1. O reconhecimento a todos os títulos positivo, dos Sindicatos de Professores como parceiros negociais em matéria de política educativa, o que implica, necessariamente, que a FENPROF promova um amplo debate com os professores e com as associações profissionais.

2. É também considerado positivo o reconhecimento do Ensino Secundário como um segmento autónomo de ensino e não como o da actual concepção em que era visto como uma ponte de passagem para o Ensino Superior.

3. O Ensino Secundário, na perspectiva da FENPROF, deverá ser um segmento do sistema, integrado na escolaridade obrigatória, mas claramente entendido como um segmento autónomo, apto a preparar os jovens, que o frequentem, a seguir a via do prosseguimento de estudos ou a via de entrada no mundo do trabalho, com uma preparação de qualidade que garanta quer o acesso, com previsível êxito, ao ensino superior, quer ao emprego, em condições satisfatórias.

4. A FENPROF está de acordo com a existência das duas vias, prosseguimento de estudos e cursos tecnológicos, desde que ambas garantam o ingresso no Ensino Superior de forma não discriminatória. Sobre esta matéria, e especificamente sobre os cursos tecnológicos, o documento é completamente omisso.

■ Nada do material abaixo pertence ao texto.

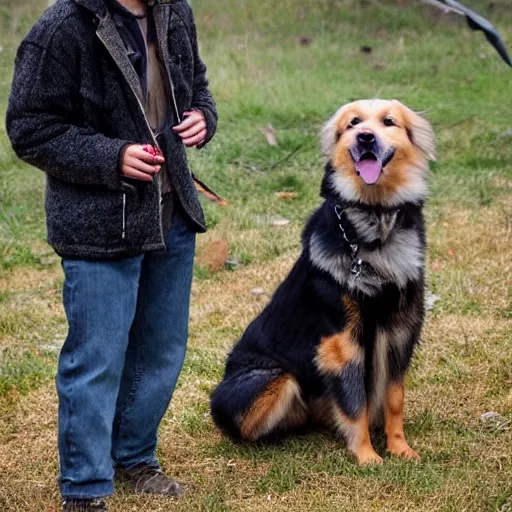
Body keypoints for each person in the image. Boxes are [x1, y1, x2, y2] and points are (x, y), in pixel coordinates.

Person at [6, 0, 217, 510]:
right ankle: (84, 487)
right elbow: (29, 128)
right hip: (98, 225)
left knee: (161, 352)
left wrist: (202, 118)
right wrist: (111, 156)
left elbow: (198, 86)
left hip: (171, 212)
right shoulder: (60, 29)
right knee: (96, 359)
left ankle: (134, 457)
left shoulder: (175, 11)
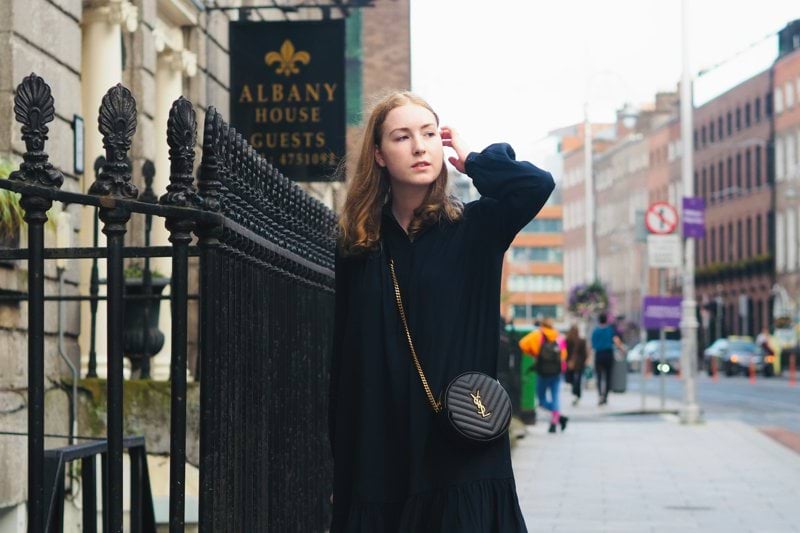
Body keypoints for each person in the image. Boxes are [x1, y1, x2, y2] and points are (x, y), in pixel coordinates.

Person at [329, 91, 554, 532]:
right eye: (402, 136)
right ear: (378, 155)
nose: (419, 147)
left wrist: (472, 161)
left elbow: (535, 185)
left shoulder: (475, 229)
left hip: (461, 443)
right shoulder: (358, 246)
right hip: (383, 452)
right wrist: (342, 465)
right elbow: (344, 363)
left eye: (429, 134)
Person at [518, 317, 568, 433]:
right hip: (556, 372)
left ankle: (557, 417)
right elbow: (564, 356)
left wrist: (534, 354)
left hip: (542, 371)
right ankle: (556, 418)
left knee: (541, 400)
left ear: (542, 325)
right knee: (555, 396)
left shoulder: (537, 335)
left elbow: (522, 344)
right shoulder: (559, 336)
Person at [590, 312, 625, 406]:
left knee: (599, 376)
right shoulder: (610, 330)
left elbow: (591, 345)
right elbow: (616, 340)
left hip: (599, 354)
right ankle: (605, 396)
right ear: (606, 320)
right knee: (608, 376)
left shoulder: (596, 331)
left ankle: (600, 395)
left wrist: (589, 357)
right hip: (608, 354)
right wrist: (622, 349)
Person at [565, 325, 588, 406]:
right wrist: (584, 361)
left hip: (570, 363)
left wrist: (567, 361)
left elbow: (565, 353)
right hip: (579, 364)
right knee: (577, 380)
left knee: (572, 379)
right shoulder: (581, 340)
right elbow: (585, 353)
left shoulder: (567, 340)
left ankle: (575, 393)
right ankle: (577, 394)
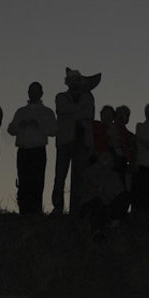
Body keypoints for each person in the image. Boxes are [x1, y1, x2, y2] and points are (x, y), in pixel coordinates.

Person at [53, 68, 99, 214]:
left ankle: (76, 209)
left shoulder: (88, 97)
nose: (74, 82)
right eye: (71, 80)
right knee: (60, 176)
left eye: (77, 79)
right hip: (65, 141)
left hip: (82, 141)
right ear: (67, 82)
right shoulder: (61, 96)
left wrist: (72, 111)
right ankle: (58, 207)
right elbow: (61, 109)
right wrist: (79, 111)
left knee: (79, 177)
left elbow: (89, 113)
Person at [7, 82, 57, 215]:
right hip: (23, 150)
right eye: (31, 90)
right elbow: (11, 129)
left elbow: (54, 130)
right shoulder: (21, 111)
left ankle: (35, 212)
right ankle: (23, 211)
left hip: (38, 151)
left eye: (36, 90)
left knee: (37, 181)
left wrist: (39, 125)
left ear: (41, 93)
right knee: (23, 181)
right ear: (28, 92)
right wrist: (20, 125)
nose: (33, 93)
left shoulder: (47, 112)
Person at [79, 151, 130, 236]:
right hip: (91, 205)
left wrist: (102, 190)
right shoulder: (90, 171)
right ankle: (97, 231)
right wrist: (96, 190)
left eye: (110, 160)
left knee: (126, 196)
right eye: (104, 158)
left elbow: (119, 193)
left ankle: (114, 222)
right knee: (97, 201)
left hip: (107, 206)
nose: (107, 161)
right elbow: (82, 188)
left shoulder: (114, 176)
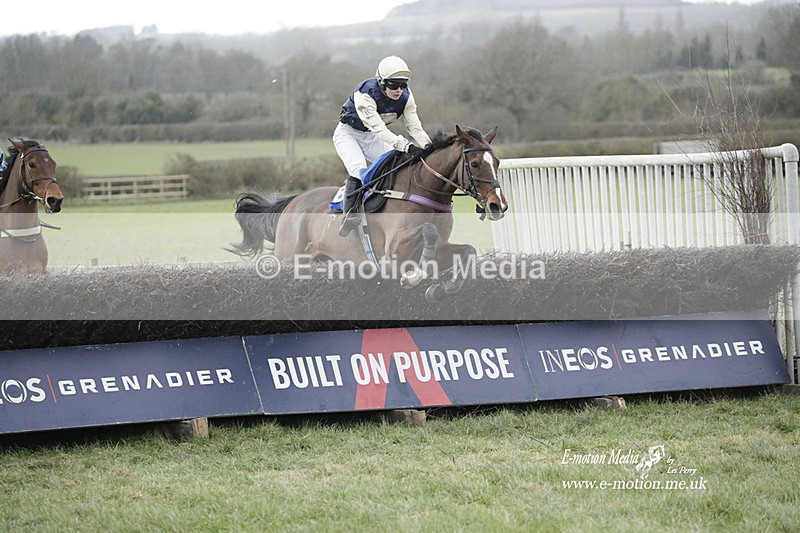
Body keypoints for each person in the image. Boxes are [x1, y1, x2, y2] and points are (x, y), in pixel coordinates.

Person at [333, 55, 432, 236]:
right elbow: (380, 130)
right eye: (394, 85)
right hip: (348, 134)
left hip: (371, 137)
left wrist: (429, 148)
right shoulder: (365, 94)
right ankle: (349, 214)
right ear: (381, 82)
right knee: (358, 169)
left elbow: (415, 128)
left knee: (398, 163)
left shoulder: (407, 97)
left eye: (403, 85)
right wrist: (407, 146)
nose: (399, 90)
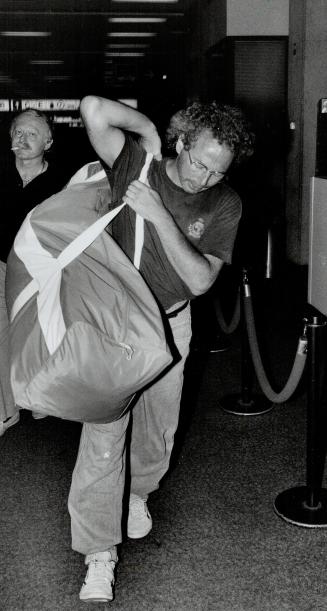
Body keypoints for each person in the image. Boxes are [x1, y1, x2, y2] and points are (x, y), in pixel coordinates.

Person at [69, 95, 254, 603]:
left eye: (218, 171)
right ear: (181, 142)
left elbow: (198, 280)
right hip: (118, 324)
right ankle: (98, 555)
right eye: (199, 162)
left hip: (173, 323)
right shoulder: (138, 163)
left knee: (158, 431)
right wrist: (148, 130)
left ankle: (138, 494)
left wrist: (155, 213)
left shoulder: (225, 203)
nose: (204, 179)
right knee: (104, 435)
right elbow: (92, 109)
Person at [0, 109, 68, 436]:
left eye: (32, 134)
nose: (23, 139)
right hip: (1, 268)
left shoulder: (61, 183)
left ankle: (38, 395)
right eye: (18, 132)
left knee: (37, 335)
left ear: (48, 142)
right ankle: (6, 410)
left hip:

5. A concepção de um ano pós-12º ano está formulada de um modo impreciso e pouco consistente, em relação aos objectivos que a sua existência pretende atingir, embora estejamos de acordo que possa funcionar como o ano de correcção da área vocacional anteriormente escolhida pelo aluno e uma segunda oportunidade de acesso ao Ensino Superior, desde que em igualdade de circunstâncias.

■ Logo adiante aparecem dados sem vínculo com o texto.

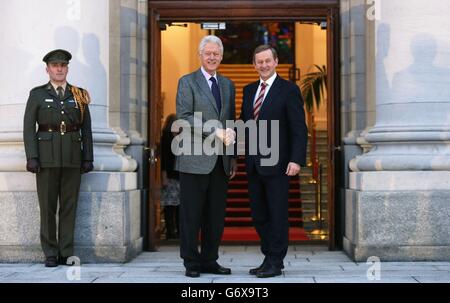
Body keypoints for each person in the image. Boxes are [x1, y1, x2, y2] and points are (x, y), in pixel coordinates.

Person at [240, 45, 308, 278]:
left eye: (267, 61)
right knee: (259, 215)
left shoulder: (288, 90)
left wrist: (296, 159)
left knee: (277, 214)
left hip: (279, 164)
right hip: (253, 164)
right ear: (254, 64)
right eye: (259, 62)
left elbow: (299, 128)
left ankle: (275, 262)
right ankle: (268, 255)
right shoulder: (249, 91)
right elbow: (245, 125)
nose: (264, 65)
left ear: (276, 61)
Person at [23, 49, 94, 267]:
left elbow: (86, 129)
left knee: (69, 206)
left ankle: (66, 251)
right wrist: (32, 157)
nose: (59, 69)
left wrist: (87, 157)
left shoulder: (79, 94)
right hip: (46, 159)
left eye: (63, 65)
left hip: (72, 158)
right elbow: (28, 128)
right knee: (47, 207)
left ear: (67, 68)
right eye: (55, 66)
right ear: (48, 69)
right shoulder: (37, 94)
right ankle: (50, 253)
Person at [175, 35, 237, 278]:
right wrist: (215, 130)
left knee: (215, 216)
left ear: (221, 57)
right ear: (199, 55)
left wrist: (231, 157)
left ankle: (210, 260)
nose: (212, 57)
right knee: (191, 215)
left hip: (220, 161)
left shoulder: (228, 85)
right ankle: (191, 262)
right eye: (208, 53)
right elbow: (184, 115)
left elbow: (230, 122)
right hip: (194, 159)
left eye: (216, 54)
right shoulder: (187, 82)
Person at [160, 113, 180, 239]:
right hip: (170, 175)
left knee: (180, 206)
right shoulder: (166, 138)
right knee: (169, 206)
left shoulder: (182, 137)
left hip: (180, 175)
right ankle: (170, 231)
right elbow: (164, 160)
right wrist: (164, 176)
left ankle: (179, 230)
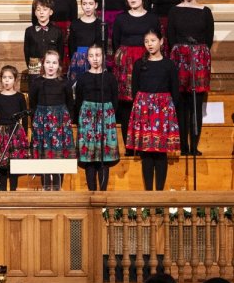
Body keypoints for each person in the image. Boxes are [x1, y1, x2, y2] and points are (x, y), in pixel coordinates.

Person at [127, 29, 180, 190]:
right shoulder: (139, 64)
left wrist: (169, 112)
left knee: (160, 152)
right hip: (144, 110)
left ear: (161, 41)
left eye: (153, 40)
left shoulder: (169, 65)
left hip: (163, 111)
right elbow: (135, 89)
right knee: (147, 152)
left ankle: (160, 192)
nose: (149, 44)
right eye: (146, 41)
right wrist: (142, 106)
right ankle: (148, 192)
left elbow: (175, 90)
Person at [167, 0, 214, 156]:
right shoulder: (174, 11)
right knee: (182, 104)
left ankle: (194, 145)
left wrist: (197, 53)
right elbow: (171, 36)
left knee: (196, 104)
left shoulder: (205, 11)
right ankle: (183, 146)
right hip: (179, 58)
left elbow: (208, 38)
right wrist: (181, 52)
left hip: (199, 58)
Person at [111, 0, 160, 141]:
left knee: (144, 101)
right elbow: (116, 42)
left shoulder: (152, 18)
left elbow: (157, 41)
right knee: (126, 104)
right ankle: (128, 145)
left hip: (146, 61)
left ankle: (144, 141)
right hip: (125, 65)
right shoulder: (121, 18)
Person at [75, 42, 120, 191]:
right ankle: (91, 193)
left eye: (98, 55)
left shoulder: (110, 78)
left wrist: (110, 118)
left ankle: (102, 195)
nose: (95, 59)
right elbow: (78, 100)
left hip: (105, 118)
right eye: (91, 55)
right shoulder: (82, 78)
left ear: (103, 57)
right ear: (87, 58)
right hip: (87, 118)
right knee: (90, 160)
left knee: (104, 159)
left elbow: (115, 100)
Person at [30, 50, 75, 190]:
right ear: (43, 63)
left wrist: (67, 122)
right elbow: (32, 103)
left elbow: (70, 103)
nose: (51, 66)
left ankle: (57, 187)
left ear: (58, 65)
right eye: (48, 62)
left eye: (54, 63)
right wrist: (36, 121)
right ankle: (45, 187)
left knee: (58, 154)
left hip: (60, 123)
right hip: (42, 122)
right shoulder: (37, 82)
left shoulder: (65, 82)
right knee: (44, 153)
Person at [0, 66, 28, 191]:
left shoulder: (20, 97)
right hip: (1, 134)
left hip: (16, 133)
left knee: (14, 164)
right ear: (1, 79)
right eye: (4, 77)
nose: (7, 80)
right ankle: (1, 192)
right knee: (1, 165)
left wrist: (25, 134)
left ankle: (14, 191)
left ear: (15, 80)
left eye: (10, 78)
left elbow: (25, 117)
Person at [24, 0, 65, 76]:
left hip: (52, 68)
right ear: (35, 12)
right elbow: (27, 52)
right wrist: (32, 67)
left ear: (51, 12)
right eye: (38, 10)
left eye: (45, 9)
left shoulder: (57, 31)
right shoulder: (29, 31)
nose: (41, 12)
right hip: (34, 68)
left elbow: (60, 52)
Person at [67, 0, 101, 84]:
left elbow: (103, 47)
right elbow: (71, 46)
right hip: (78, 60)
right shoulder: (75, 24)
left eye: (91, 4)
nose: (88, 7)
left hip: (95, 60)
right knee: (78, 88)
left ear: (96, 5)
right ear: (81, 5)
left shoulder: (100, 25)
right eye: (84, 4)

6. A FENPROF considera negativo o facto de o projecto de diploma não explicitar concretamente o modelo de acesso ao Superior que, do ponto de vista da FENPROF, deve ser da inteira responsabilidade das instituições de Ensino Superior, sob pena de negar a autonomia que o diploma confere ao Ensino Secundário.

7. A FENPROF considera também como um ponto negativo a ambiguidade e fluidez com que é apresentada, no projecto, a questão da avaliação dos alunos do Secundário.

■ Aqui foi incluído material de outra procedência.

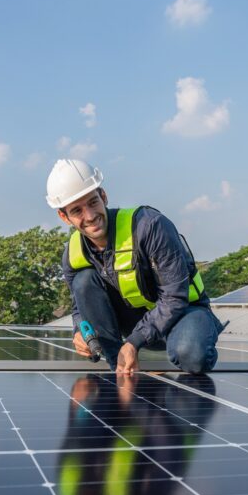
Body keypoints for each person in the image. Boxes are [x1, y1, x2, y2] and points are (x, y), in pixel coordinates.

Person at [47, 158, 224, 374]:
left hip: (183, 314)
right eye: (77, 211)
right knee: (83, 281)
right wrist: (79, 331)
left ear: (103, 196)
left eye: (93, 202)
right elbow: (79, 307)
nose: (90, 216)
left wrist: (134, 342)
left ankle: (202, 334)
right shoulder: (73, 254)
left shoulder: (149, 226)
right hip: (133, 323)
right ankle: (120, 366)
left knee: (192, 356)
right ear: (64, 216)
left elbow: (175, 297)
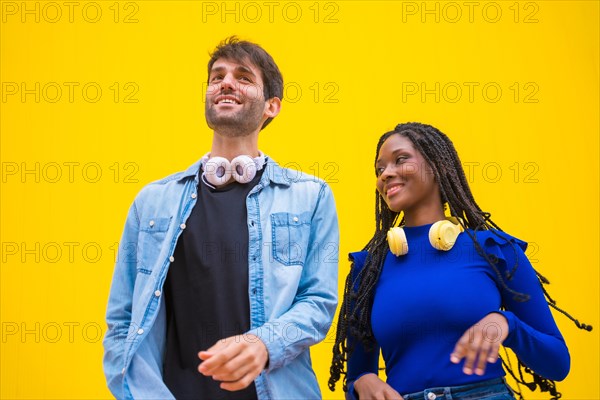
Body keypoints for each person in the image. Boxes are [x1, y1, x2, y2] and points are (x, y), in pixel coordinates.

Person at [102, 36, 339, 400]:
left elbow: (318, 303)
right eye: (217, 76)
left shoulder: (311, 196)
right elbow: (121, 324)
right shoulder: (151, 202)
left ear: (271, 106)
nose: (226, 82)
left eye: (244, 77)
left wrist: (264, 343)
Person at [329, 122, 591, 400]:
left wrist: (507, 325)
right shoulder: (367, 270)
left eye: (400, 160)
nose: (386, 174)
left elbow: (557, 364)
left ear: (438, 165)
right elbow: (357, 376)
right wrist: (362, 381)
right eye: (380, 169)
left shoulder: (496, 250)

8. A FENPROF entende que a generalização da revisão curricular deve ser precedida de um período experimental que percorra todo o segmento de Ensino Secundário (10º, 11º e 12º anos), o que significa a nossa oposição à generalização ao fim de um ano.

9. Alguns dos objectivos do Ensino Secundário, expressos no projecto de diploma, sendo positivos, não passarão de mera retórica, se não forem tomadas as medidas necessárias quanto ao equipamento das Escolas, à organização das turmas, designadamente quanto ao número de alunos (máximo de 20). Por outro lado, é urgente a revisão das habilitações e a reorganização dos grupos de docência, bem como a questão da formação de professores especialmente a que se prende com a metodologia de trabalho de projecto.

10 . As virtualidades que este modelo possa conter só poderão ser concretizadas no quadro de uma verdadeira autonomia das Escolas, que passa pela responsabilização, por parte do governo, de dotar os estabelecimentos de ensino com os recursos humanos, materiais e financeiros imprescindíveis à qualidade que se pretende para o Ensino Secundário.